Das Erfordernis der Zurechnung folgt aus der synallagmatischen Verknüpfung von Arbeitspflicht und Vergütungspflicht, wie sie in § 611a BGB (bzw. für Vergütungsansprüche bis zum 31.03.2017 in § 611 Abs. 1 BGB) zum Ausdruck kommt. Der einem Arbeitsverhältnis zugrundeliegende Arbeitsvertrag ist ein Austauschvertrag, dessen Hauptleistungspflichten im Synallagma stehen12. Dabei ist der Arbeitnehmer nach § 611a Abs. 1 BGB zur Leistung weisungsgebundener Arbeit und der Arbeitgeber nach § 611a Abs. 2 BGB zur Leistung der versprochenen Vergütung verpflichtet. Der Arbeitgeber verspricht die Vergütung aller Dienste, die er dem Arbeitnehmer aufgrund seines arbeitsvertraglich vermittelten Weisungsrechts abverlangt13. Die Zurechenbarkeit der erbrachten Arbeitsleistung steht deshalb in unmittelbarem Zusammenhang mit dem Weisungsrecht des Arbeitgebers14.

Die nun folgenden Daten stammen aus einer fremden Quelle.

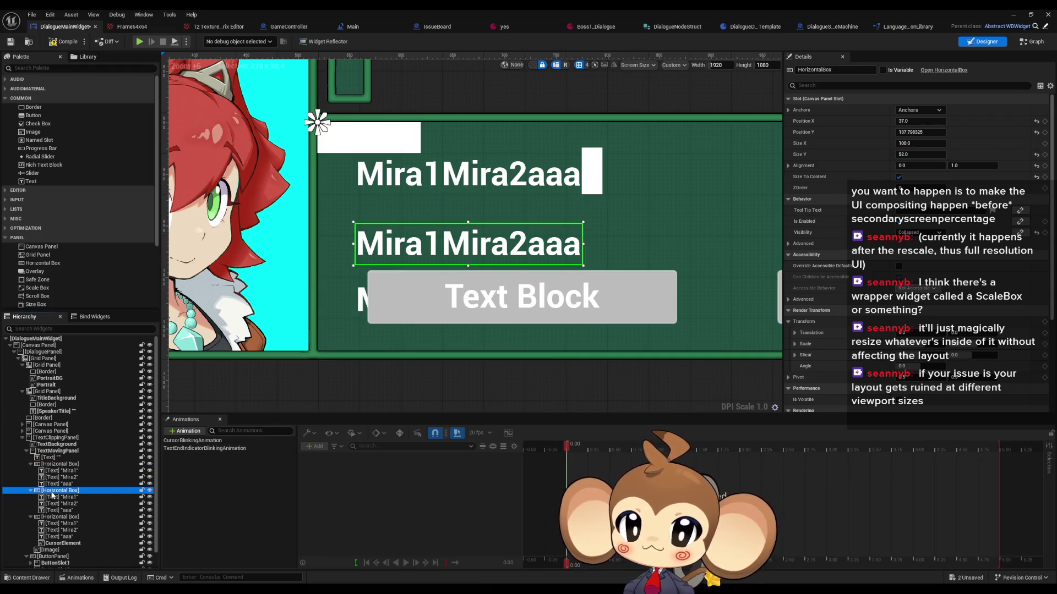
{"action": "left_click", "coordinate": [57, 465]}
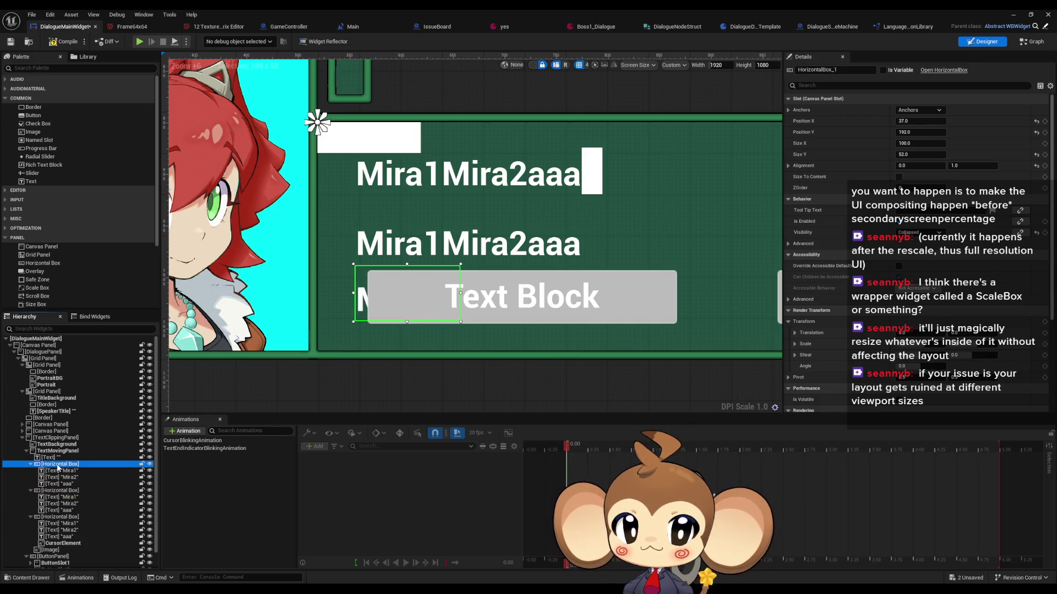
{"action": "left_click", "coordinate": [56, 491]}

Das Erfordernis der Zurechenbarkeit zeigt sich auch in der Regelung des § 612 Abs. 1 BGB. Danach gilt eine Vergütung als stillschweigend vereinbart, wenn die Dienstleistung den Umständen nach nur gegen eine Vergütung zu erwarten ist. Ohne dass die vom Arbeitnehmer erbrachte Arbeitsleistung vom Arbeitgeber durch Anordnung, Duldung, Billigung oder zugewiesene Arbeitsmenge veranlasst ist und ihm deshalb zugerechnet werden kann, bestehen keine Umstände, die eine berechtigte Vergütungserwartung des Arbeitnehmers begründen, weil sich der Arbeitgeber keine zu vergütende Arbeitsleistung aufdrängen lassen muss15. Einen allgemeinen Rechtsgrundsatz, dass jede (Mehr-)Leistung zu vergüten ist, gibt es nicht16. Entscheidet sich der Arbeitnehmer aus freien Stücken ohne jede arbeitgeberseitige Veranlassung zu einer überobligatorischen Leistung, entspricht dies nicht dem vertraglich Vereinbarten und dem Konzept des Arbeitgebers, der den Betriebsablauf gestaltet, weshalb der Arbeitnehmer für eine solche Leistung keine zusätzliche Vergütung erwarten kann17.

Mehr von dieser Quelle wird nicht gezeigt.